L’oignon et ses fleurs invisibles

Certes, ce titre vend un peu moins du rêve que dans le précédent article de cette rubrique, mais c’est ça aussi la nature ! De la beauté dans la sobriété ! En tout cas, en ce début de confinement, il me semblait que nous avions plus besoin d’une petite bouffée d’air frais contemplative que d’un thriller épique, Netflix est là pour ça.

Ainsi, je vous pose comme la dernière fois cette question, connaissez-vous les fleurs de l’oignon ? Si oui, bravo ! Vous êtes des jardiniers avertis ! Si non, et bien c’est normal. Petite explication !

L’oignon (Allium cepa) est en général cultivée comme une bisannuelle, c’est à dire qui fleurit la deuxième année après plantation, au printemps. Cependant la récolte se fait dès la première année. Avant sa fleuraison ! Car ce qui nous intéresse, nous pauvres humains, ce sont ses si savoureux bulbes. Bulbes qui ne sont en vérité pour la plante qu’une étape intermédiaire permettant la pousse de la fleur, qui concentre toute son énergie avant d’envoyer droit vers le ciel son organe reproducteur (il y a des blagues salaces qui se perdent …). Une sorte de Kamé Hamé Ha de l’oignon en somme.

Son Go-ignon (bonhomme-bâton) et le fameux Kamé Hamé Ha.

Bref ! Pour aller un peu plus dans les détails, un bulbe de l’oignon est le résultat de la tubérisation de feuilles, c’est à dire l’hypertrophie de tissus de réserve (les parenchyme), chargés de stocker notamment des glucides pour une réutilisation plus tardive (en l’occurrence, pour la pousse de la hampe florale de l’oignon). Donc le bulbe est une immense réserve de nourriture pour la plante, et nous du coup. C’est ce qui fait que l’on récolte l’oignon avant sa floraison : il utilise alors tous les glucides stockés dans son bulbe, qui perd alors toutes ses qualités gustatives et nutritives.
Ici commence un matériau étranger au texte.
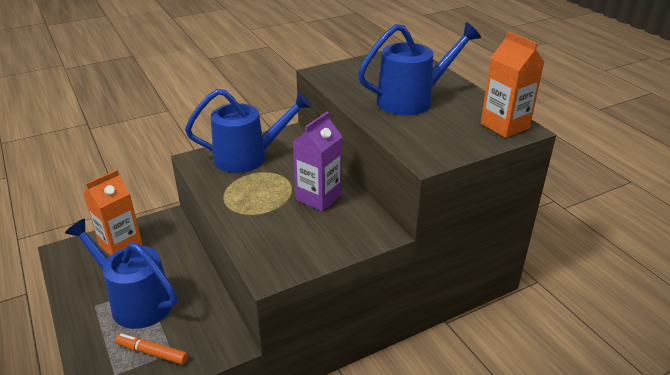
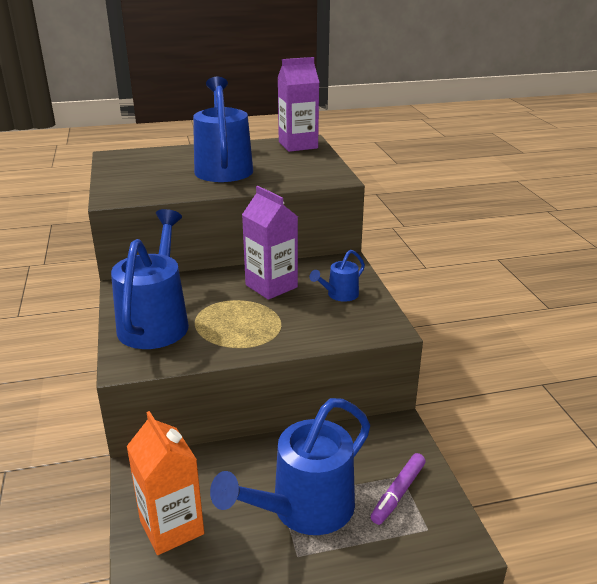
camera: 75 degrees left, 5 degrees down
(152, 353) = (398, 493): orange marker -> purple marker
(317, 237) = (339, 295): none -> blue watering can
(504, 126) = (298, 145): orange carton -> purple carton

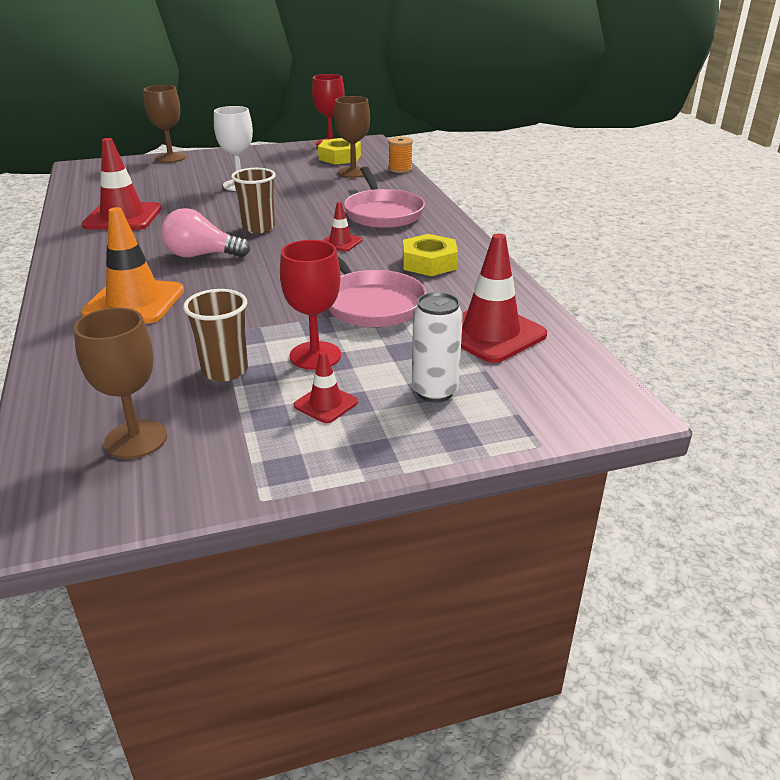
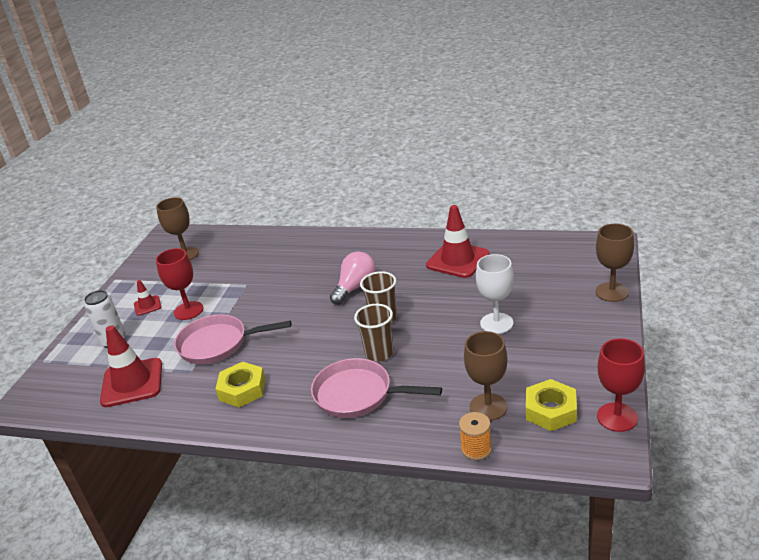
camera: 125 degrees right, 0 degrees up
(134, 302) = (311, 259): orange traffic cone -> none
(225, 371) = (208, 281): brown cup -> brown cup (379, 353)
(340, 242) = (319, 354): red traffic cone -> none

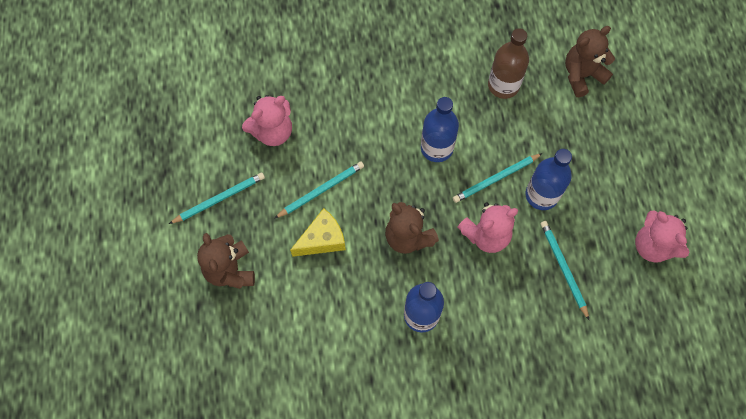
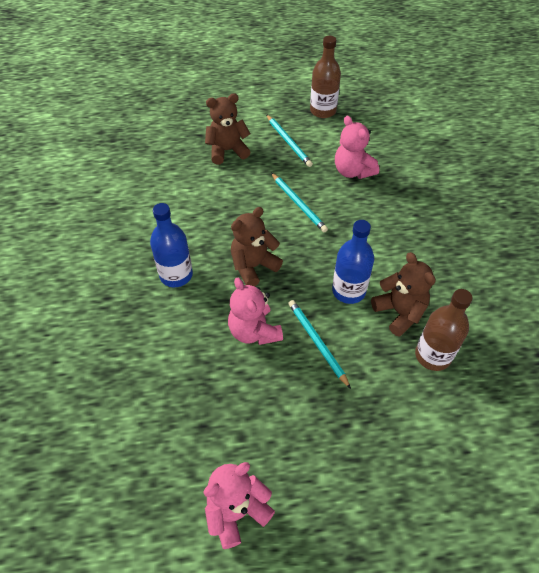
camera: 90 degrees right, 15 degrees down
(164, 157) = (323, 111): none -> brown bottle
(322, 239) = (252, 205): yellow cheese -> none
(541, 195) = (300, 387): blue bottle -> none
(563, 268) = (213, 403): turquoise pencil -> none
(582, 75) = (463, 445): brown teddy bear -> brown teddy bear (399, 312)

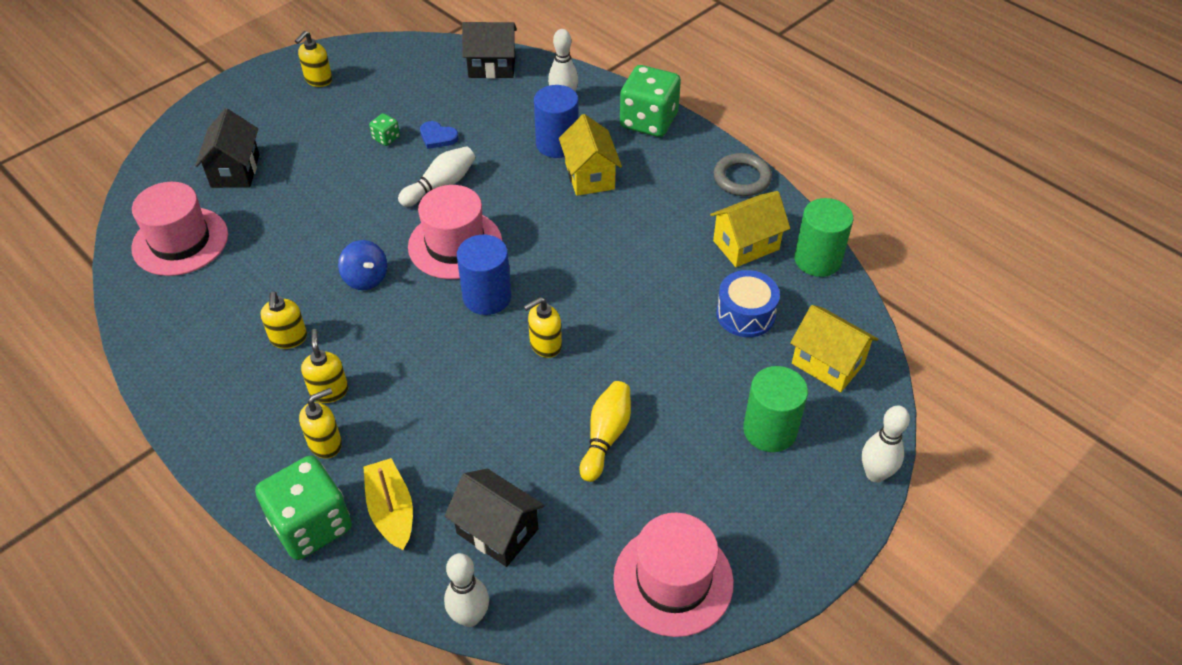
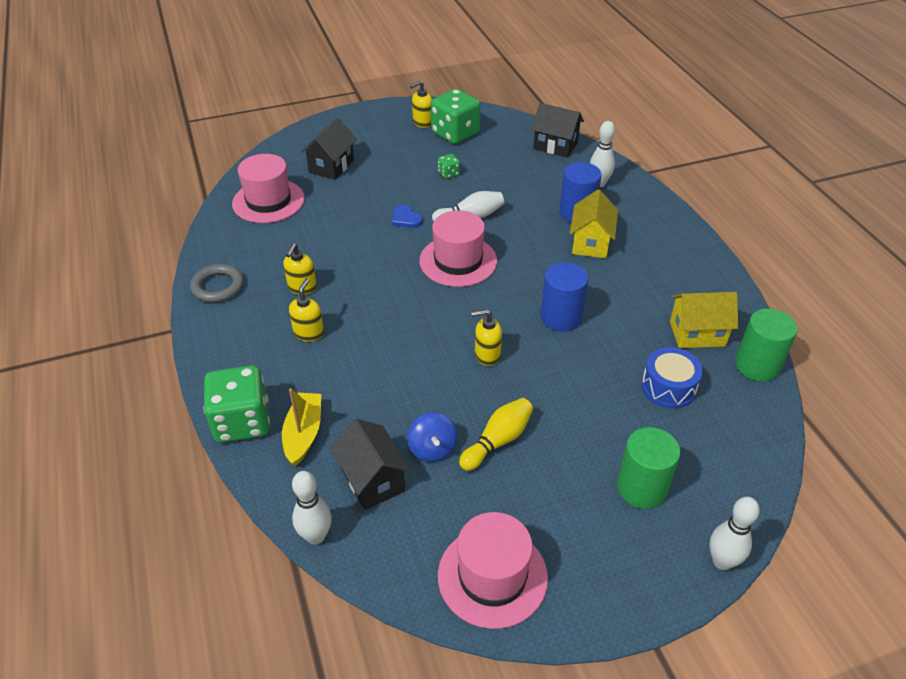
camera: 25 degrees right, 5 degrees down
(325, 443) = (285, 368): yellow soap dispenser -> none
(366, 278) = (379, 264): blue spinning top -> blue spinning top (432, 449)
(437, 137) = (487, 183): blue heart -> blue heart (406, 219)
(487, 297) = (461, 305): blue cylinder -> blue cylinder (561, 317)
(648, 121) = (661, 216): green dice -> green dice (455, 133)
(742, 178) = (720, 281): grey ring -> grey ring (218, 286)
(828, 364) = (723, 452): yellow house -> none

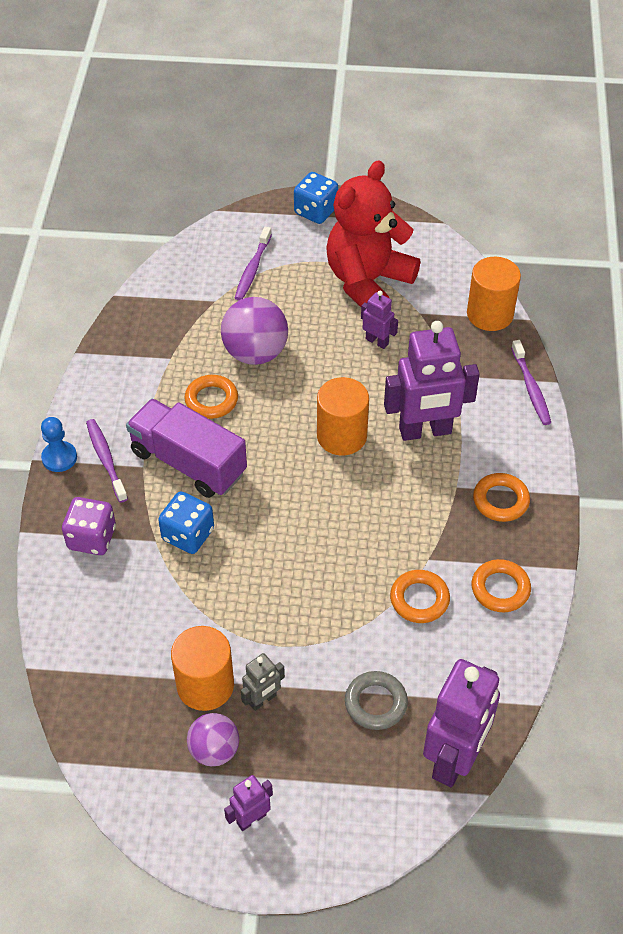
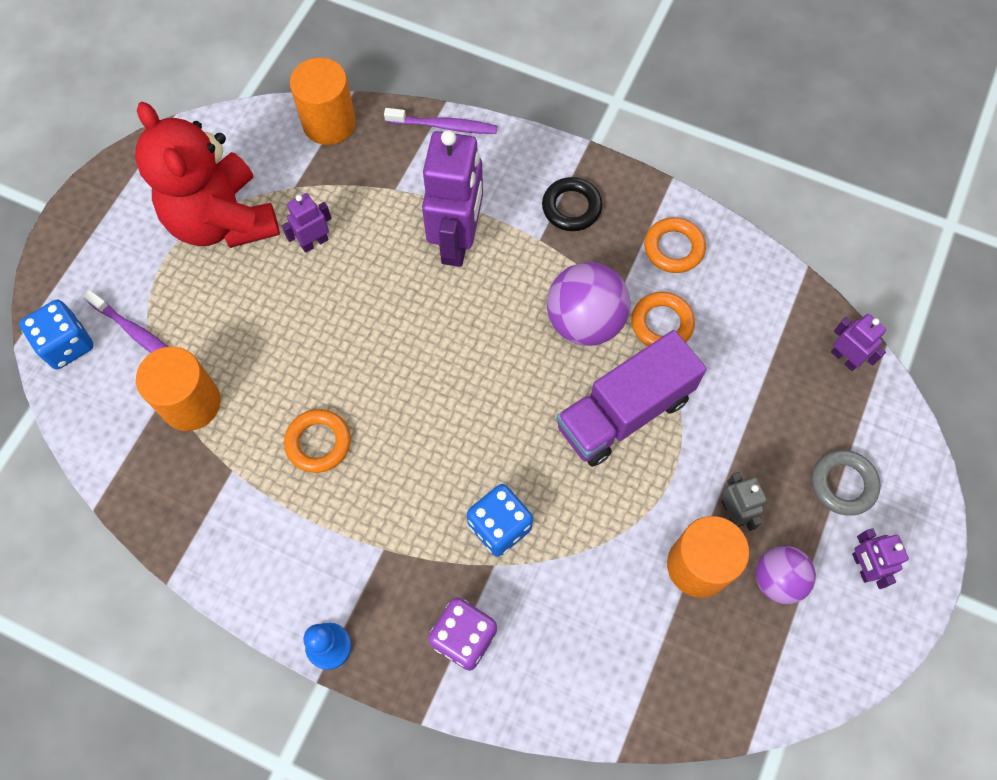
camera: 70 degrees left, 15 degrees up
(106, 459) = (355, 590): purple toothbrush -> none
(188, 462) = (399, 496): purple truck -> purple truck (624, 412)
(255, 353) = (270, 373): purple ball -> purple ball (585, 322)
(315, 211) = (82, 235): blue dice -> blue dice (67, 344)
(341, 436) = (429, 323): orange cylinder -> orange cylinder (191, 403)
(375, 703) = (766, 406): grey ring -> grey ring (843, 484)
(454, 759) = (844, 358): purple robot -> purple robot, size x0.48
(500, 500) = (571, 207): orange ring -> black ring

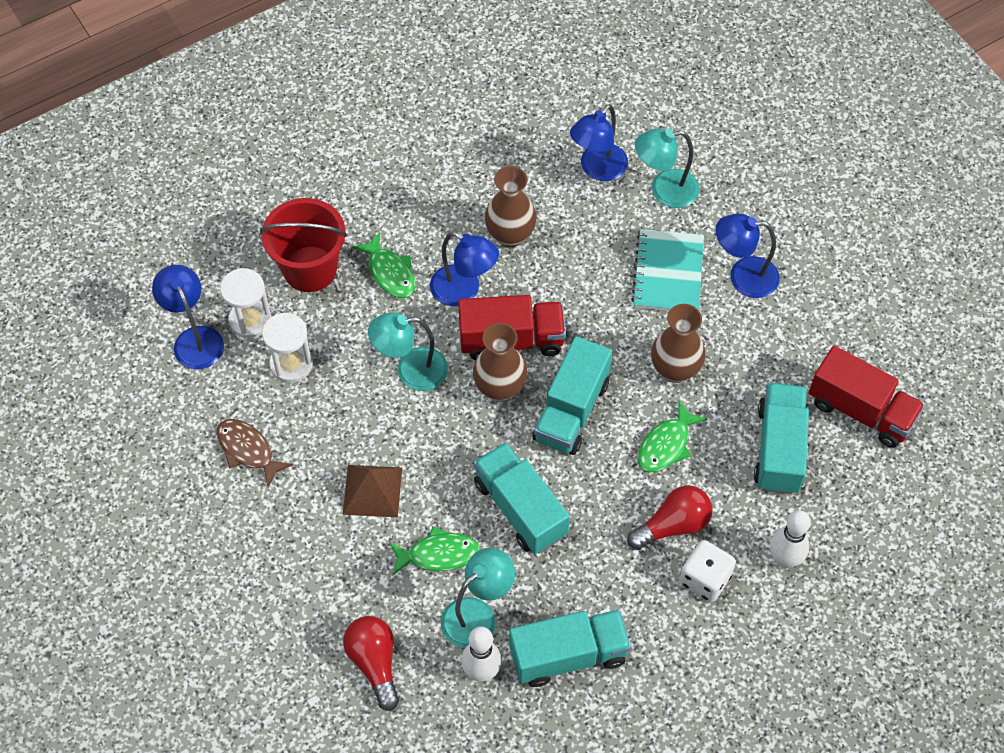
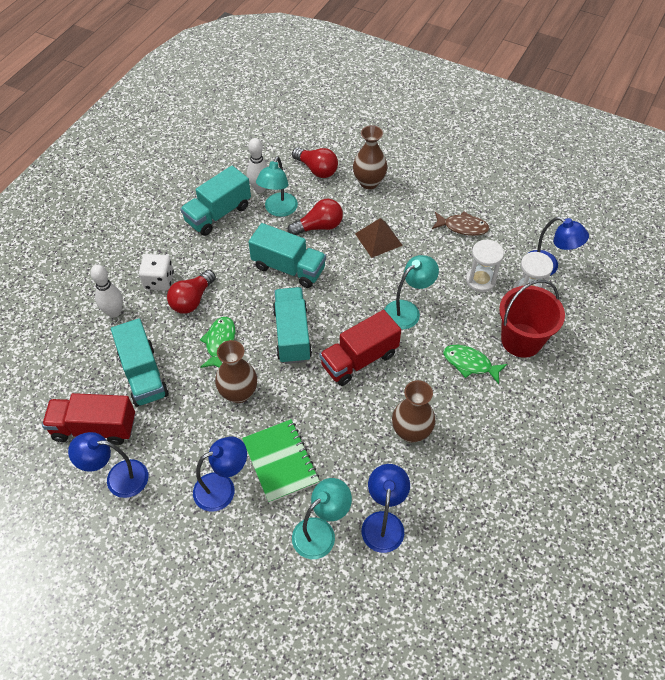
camera: 150 degrees right, 5 degrees down
(438, 554) = (319, 227): green fish -> red light bulb
(464, 291) = (413, 376): blue lamp -> blue lamp (118, 478)
(500, 388) = (346, 326): brown vase -> brown vase (369, 182)
(668, 273) = (280, 461): turquoise notebook -> green notebook

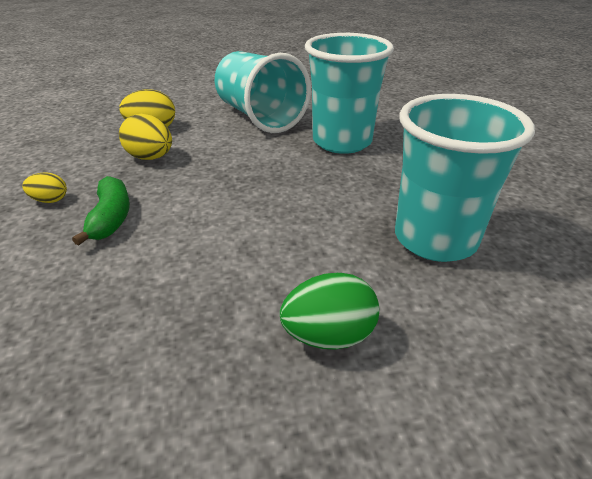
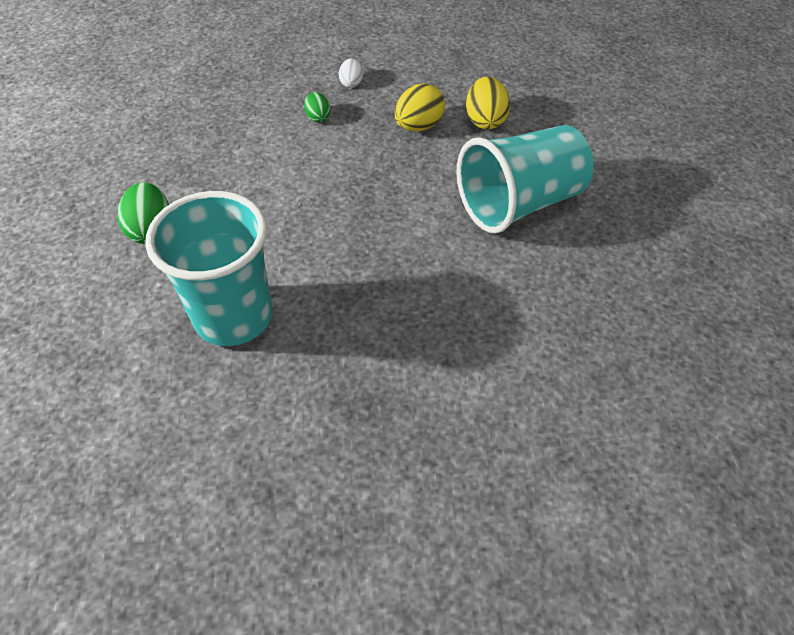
camera: 95 degrees right, 15 degrees up
(50, 200) = (351, 83): yellow egg -> white egg
(111, 218) = (318, 117): green banana -> green egg
(342, 142) = (445, 275): turquoise cup -> none

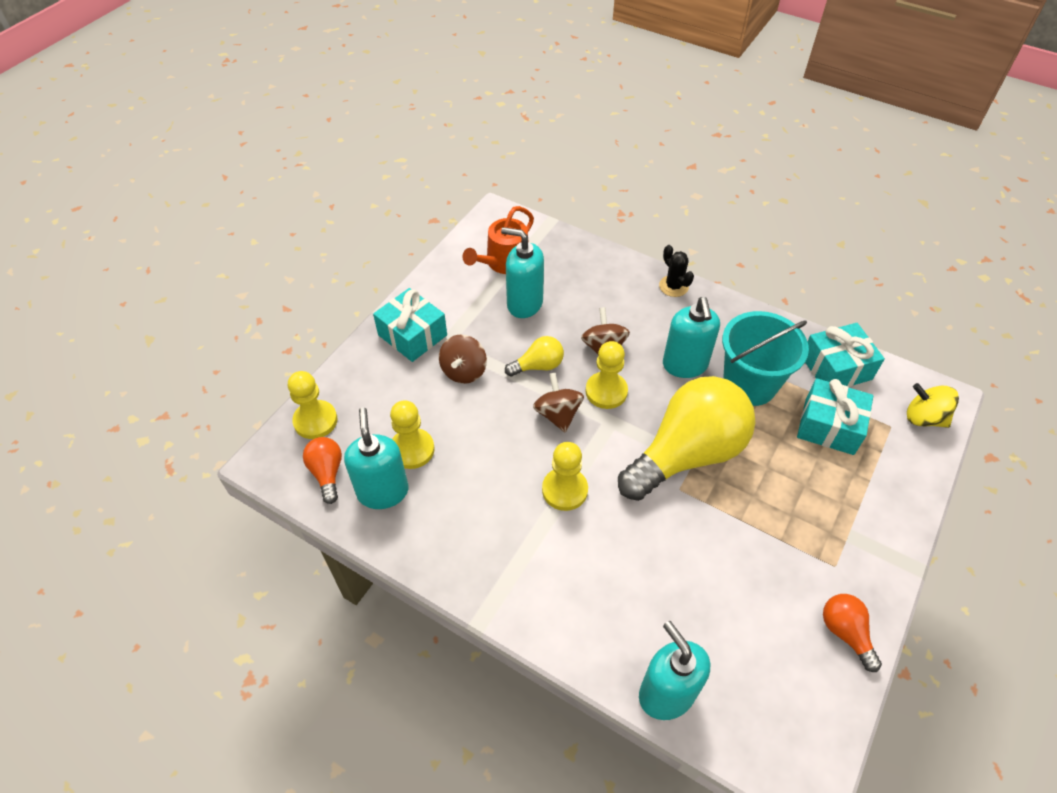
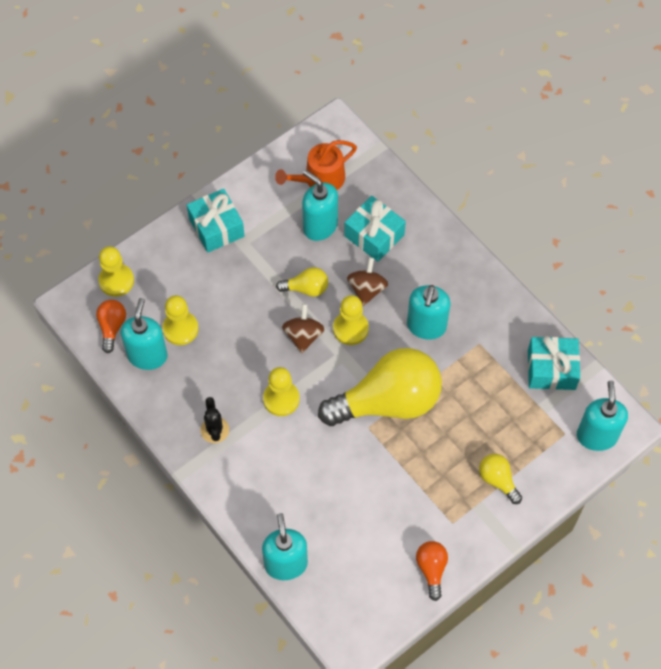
camera: 20 degrees right, 10 degrees up
(464, 371) = (245, 274): brown spinning top -> none
(673, 286) = (455, 249): black cactus -> black cactus (214, 430)
(749, 384) = (470, 360): turquoise bucket -> none
(829, 426) = (514, 417): turquoise gift -> turquoise gift (374, 235)
(854, 499) = (498, 480): none -> yellow light bulb
(924, 418) = (596, 436): yellow spinning top -> turquoise soap dispenser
Mais à quoi ressemblent donc les fleurs de l’oignon ? Pour les plus connaisseurs, figurez-vous des fleurs de ciboulette ou d’ail des ours, qui appartiennent eux aussi au genre Allium, donc une ombelle sphérique blanche ou d’un léger vert bleuté à rosé. Pour une description plus précise, ce sont des fleurs hermaphrodites plutôt petites (environ cinq millimètres de diamètre) et composées de deux bouquets de trois étamines, et d’un style conduisant à un ovaire à trois cellules contenant chacune deux ovules (ce qui fait six graines possibles par fleurs). Pour ma part, je trouve ces fleurs simplement magnifiques.

La fleur de l’oignon.

Malheureusement, malgré cet hermaphrodisme formel, ces fleurs ne sont pas autofécondes (elles sont dites protandres). En effet, les étamines libères leur pollen avant que le stigmate (l’organe femelle) n’arrivent à maturité. Le pollen d’une fleur ne peut donc pas féconder les ovules de cette même fleur. Mais ce cycle ne se déclenche pas en même temps chez toutes les fleurs de l’ombelle ou même du champs d’oignon. La pollinisation, via les insectes dans ce cas, est donc possible, notamment par les abeilles attirées par le nectar produit par la fleur. Ce qui signifie au passage qu’il existe du miel d’oignon, ce que je meurs d’envie de goûter au vu de mon amour inconsidéré pour ces deux aliments (j’ai vérifié, il y en a en vente sur Internet).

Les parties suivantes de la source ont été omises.